### Problems to work on
1/ From the extract on the PPP, set down the passage starting with "Pakistan_ A Hard" and going on through "Z. A. Bhutto.".
2/ Recast the paragraph of the extract on the PPP that opens "The unpopularity of Zardari" as a brief bulleted list that keeps its main facts.
3/ Decide whether each statement agrees with the extract on the PPP, answering yes or no and quoting the words that decide it: (a) Rajiv Gandhi is named as having inherited a political position against his will. (b) As of 2010, Bilawal could give public speeches in Sindhi. (c) The remark about Bilawal needing to grow up ten years in one year came from a male PPP politician.

Pakistan_ A Hard Country - Anatol Lieven [141]
The unpopularity of Zardari in the PPP is leading to frantic attempts to build up the image of his son Bilawal (who, interestingly, is often described by PPP supporters as if he were Benazir’s son only and not Zardari’s too). Repeatedly from PPP politicians and workers in Sindh I heard extremely improbable stories about his courage, intelligence, openness to ordinary people, and even close resemblance to Z. A. Bhutto.
Who knows, all of this might even come to be true in future. Bashar al-Assad, Rajiv Gandhi and even more improbably Sonia Gandhi all inherited political positions very much against their will, and for which they appeared completely unsuited – and yet proved good at them. However, the PPP may not have the time. As one PPP female politician said: ‘Our problem is that we need Bilawal to grow up ten years in one year, and that isn’t physically possible, unfortunately.’ As of 2010, because of his parents’ exile and his education in the West, Bilawal Bhutto-Zardari does not even speak enough Urdu to give public speeches in that language, let alone in Sindhi; and the ability to give speeches in the language of ordinary people is perhaps the one thing a populist party cannot do without.

Dataset records:
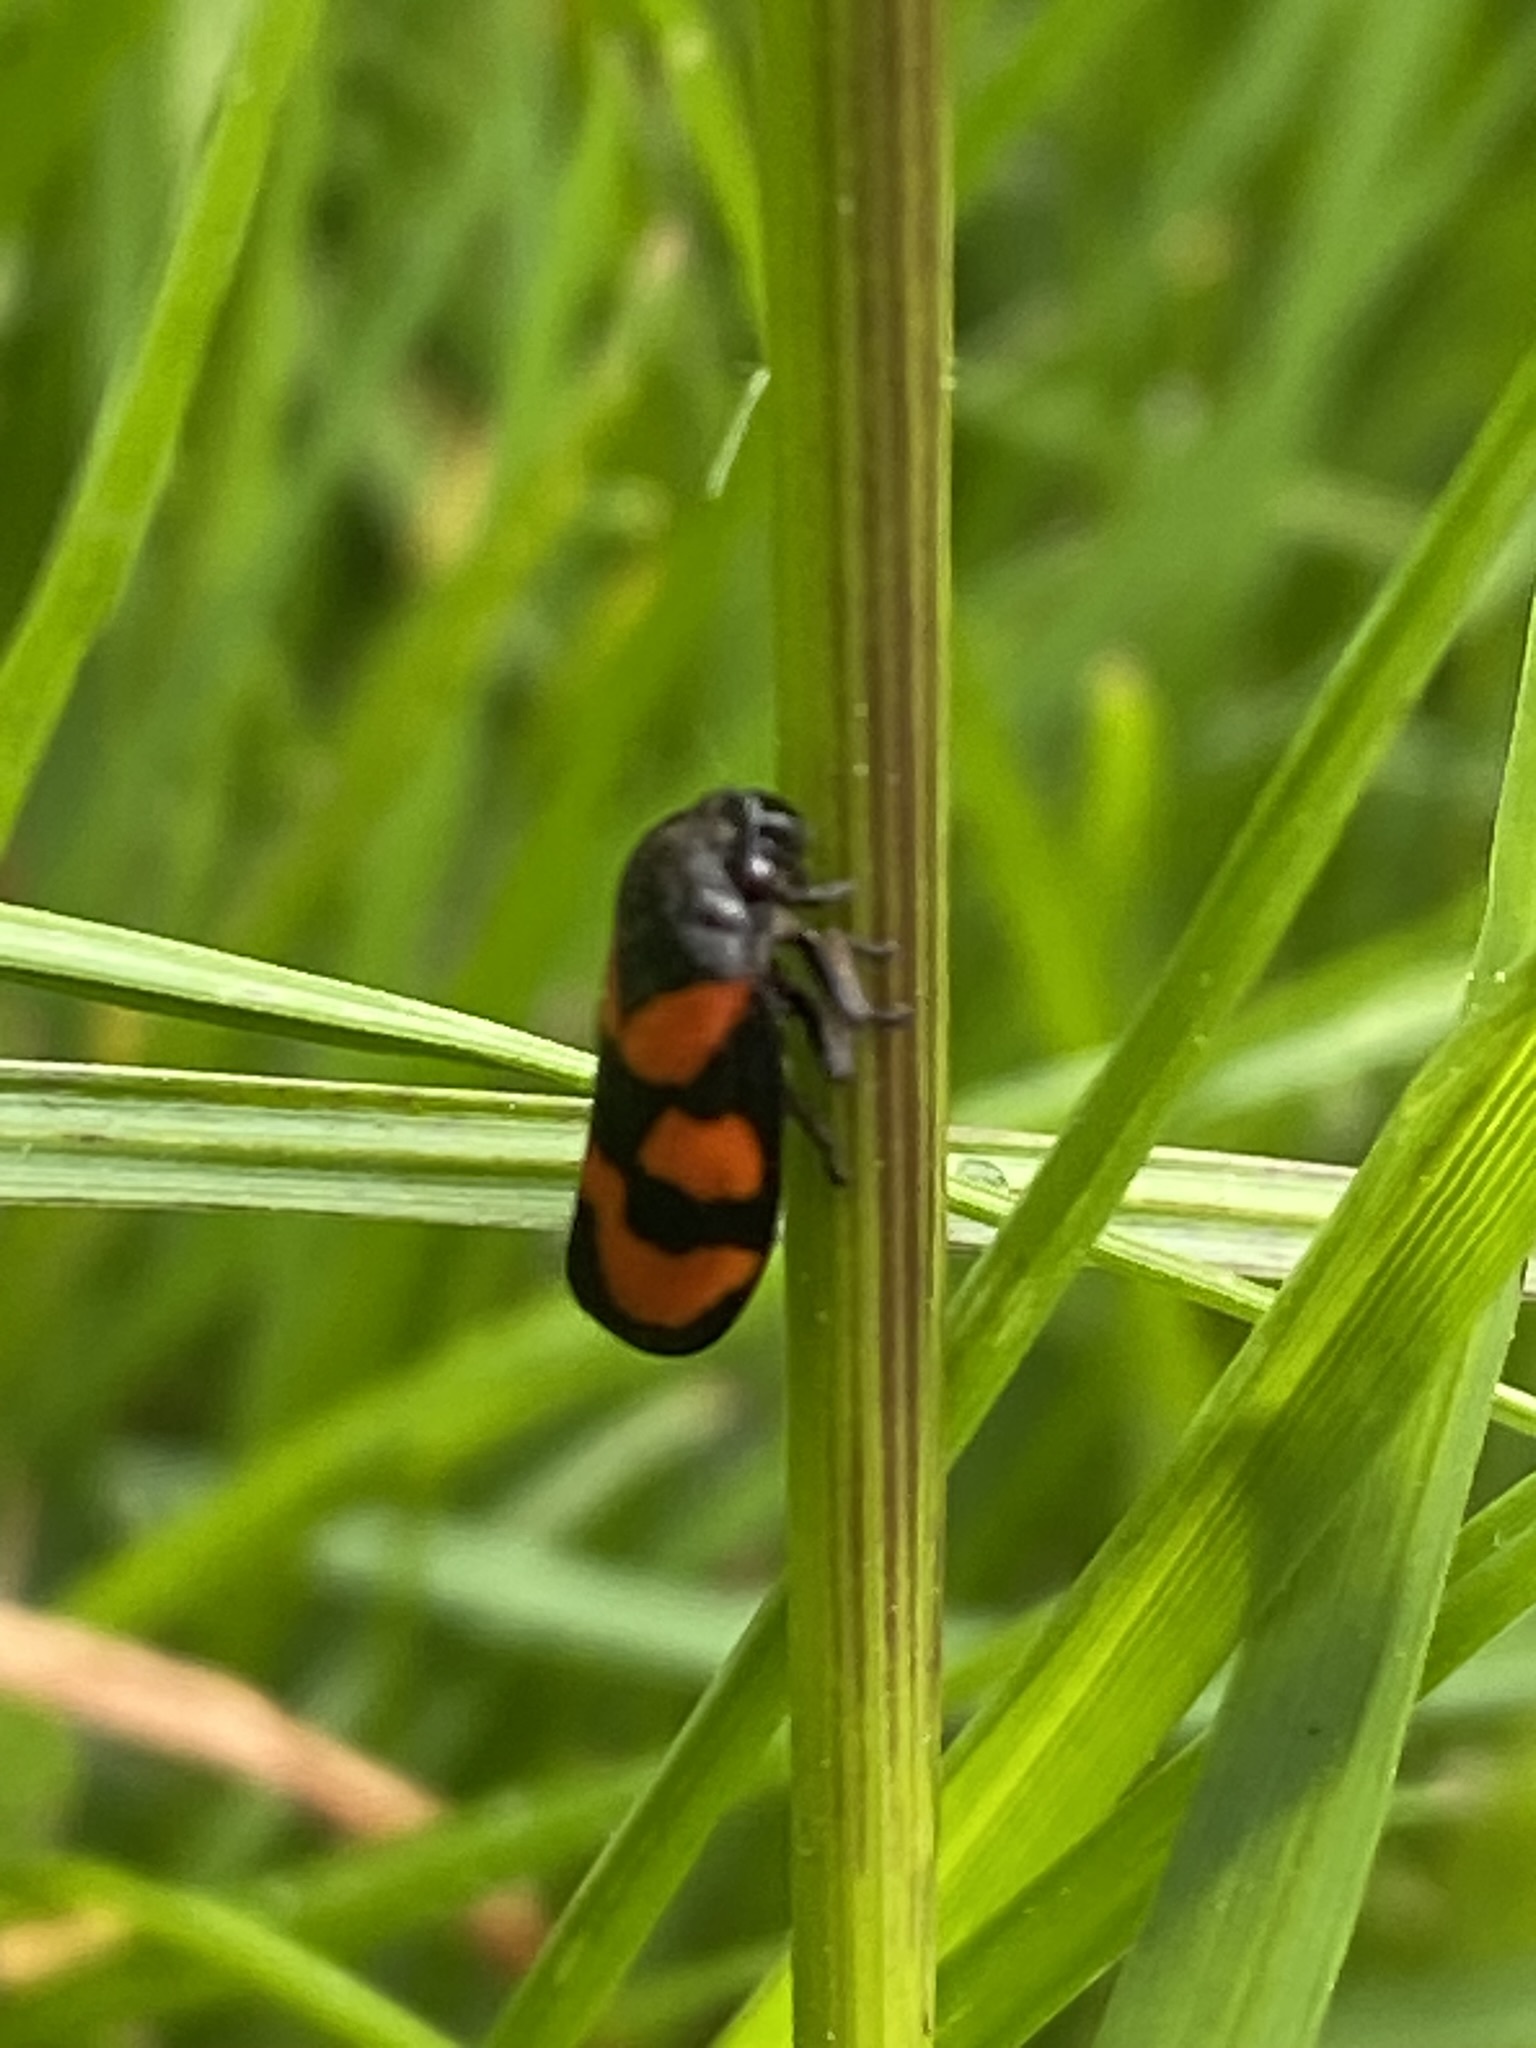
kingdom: Animalia
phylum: Arthropoda
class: Insecta
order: Hemiptera
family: Cercopidae
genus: Cercopis
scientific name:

### Written answers
1/
Pakistan_ A Hard Country - Anatol Lieven [141]
The unpopularity of Zardari in the PPP is leading to frantic attempts to build up the image of his son Bilawal (who, interestingly, is often described by PPP supporters as if he were Benazir’s son only and not Zardari’s too). Repeatedly from PPP politicians and workers in Sindh I heard extremely improbable stories about his courage, intelligence, openness to ordinary people, and even close resemblance to Z. A. Bhutto.

2/
- Zardari's unpopularity within the PPP is prompting frantic attempts to build up the image of his son Bilawal.
- PPP supporters often describe Bilawal as if he were Benazir's son only and not Zardari's too.
- PPP politicians and workers in Sindh repeatedly told extremely improbable stories about his courage, intelligence, openness to ordinary people, and even close resemblance to Z. A. Bhutto.

3/
(a) Yes: "Bashar al-Assad, Rajiv Gandhi and even more improbably Sonia Gandhi all inherited political positions very much against their will"
(b) No: "does not even speak enough Urdu to give public speeches in that language, let alone in Sindhi"
(c) No: "As one PPP female politician said"